Results from MutPred-Indel will be sent to the email address provided.


Installing MutPred-Indel

After downloading the tarball package, unpack it:

tar -xzvf MutPredIndel_compiled.tar.gz

Running MutPred-Indel

The actual shell script that runs MutPred-Indel is called run_mutpredindel.sh. The input format is the same as that for the web application. MutPred-Indel can be run using the following command:

run_mutpredindel.sh mcr_directory input_file.fasta output_file_prefix 

Command-line arguments: all argument information can be displayed by simply typing run_mutpredindel.sh without any command-line arguments.

run_mutpredindel.sh
   USAGE: mutpredindel MCR_directory input_file output_filename  	

Interpreting the results

The output of MutPred-Indel consists of a general score (g), i.e., the probability that the framshifting or stop gain variant is pathogenic. This score is the average of the scores from all neural networks in MutPred-Indel. If interpreted as a probability, a score threshold of 0.50 would suggest pathogenicity. However, in our evaluations, we have estimated that a threshold of 0.50 yields a false positive rate (fpr) of 10% and that of 0.70 yields an fpr of 5%.

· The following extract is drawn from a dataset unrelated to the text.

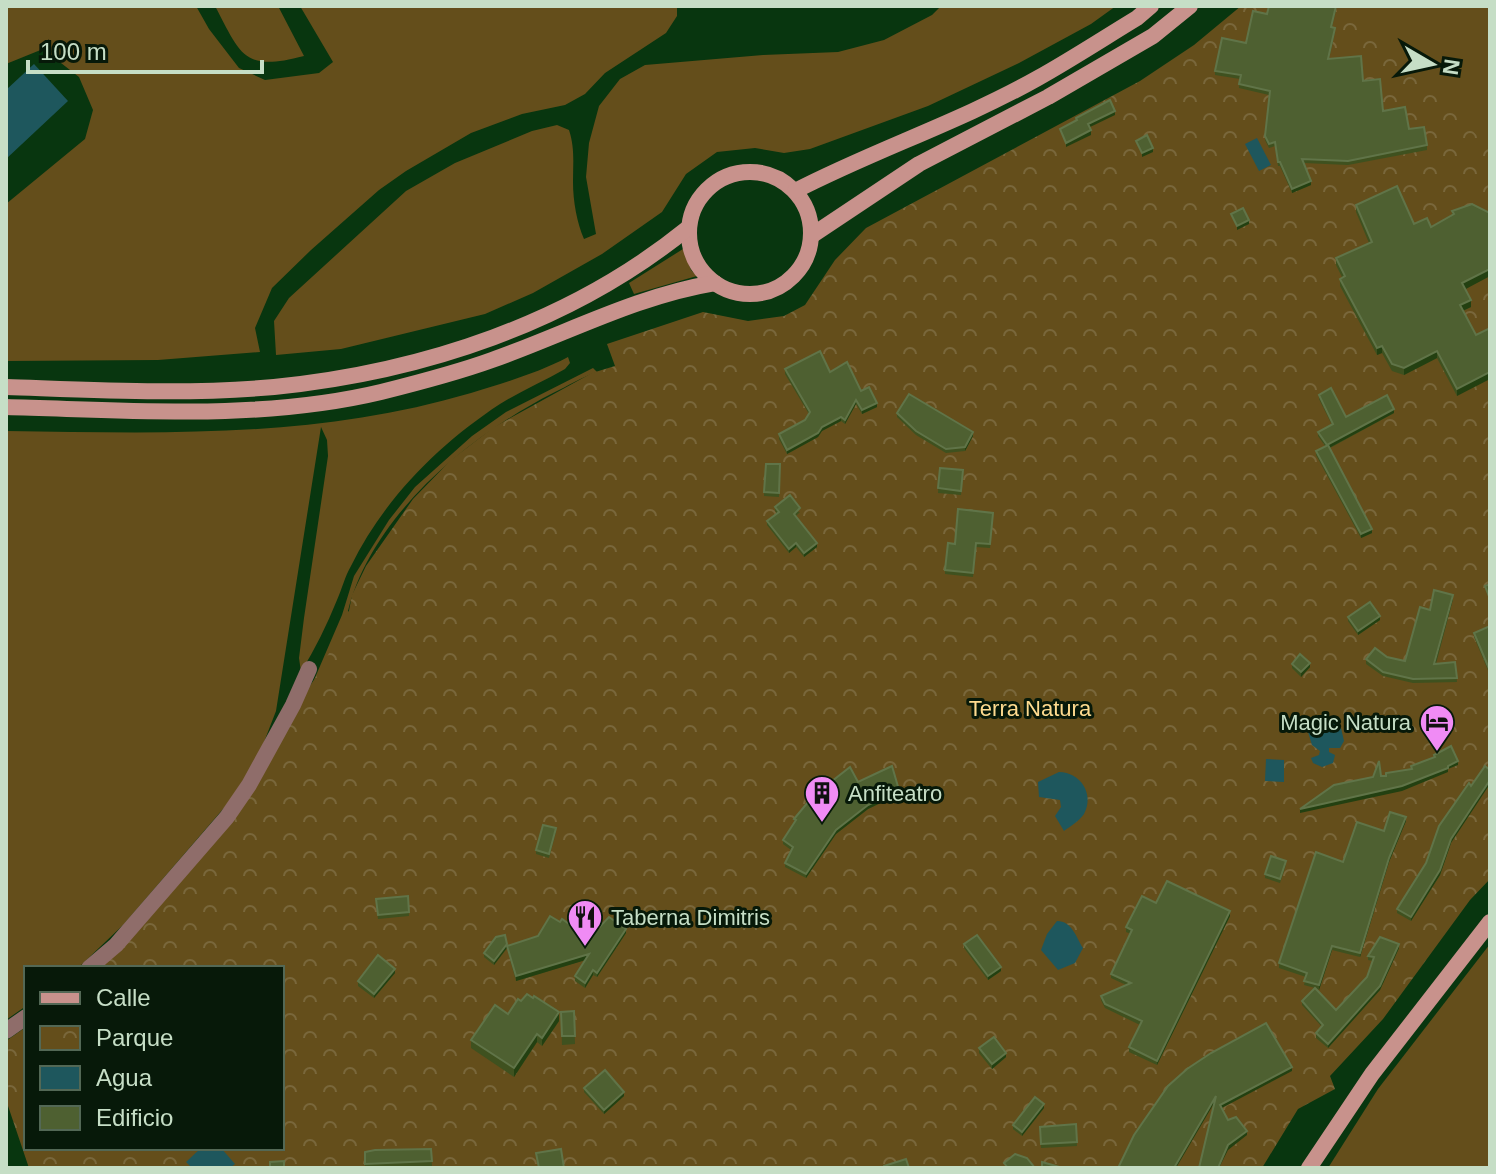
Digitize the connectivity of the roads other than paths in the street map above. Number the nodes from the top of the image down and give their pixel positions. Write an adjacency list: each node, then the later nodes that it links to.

MutPred-Indel also outputs property scores that reflect the impact of a variant on different properties. An empirical P-value (P) is calculated as the fraction of putatively neutral variants in MutPred-Indel's training set with an amount of impacted residues >= to that amount for the given variant. A P-value threshold of 0.05 means that, under the null hypothesis, we expect 5% of putatively neutral variants to impact the particular property to the extent that the given variant does. These P-values are specific to each property.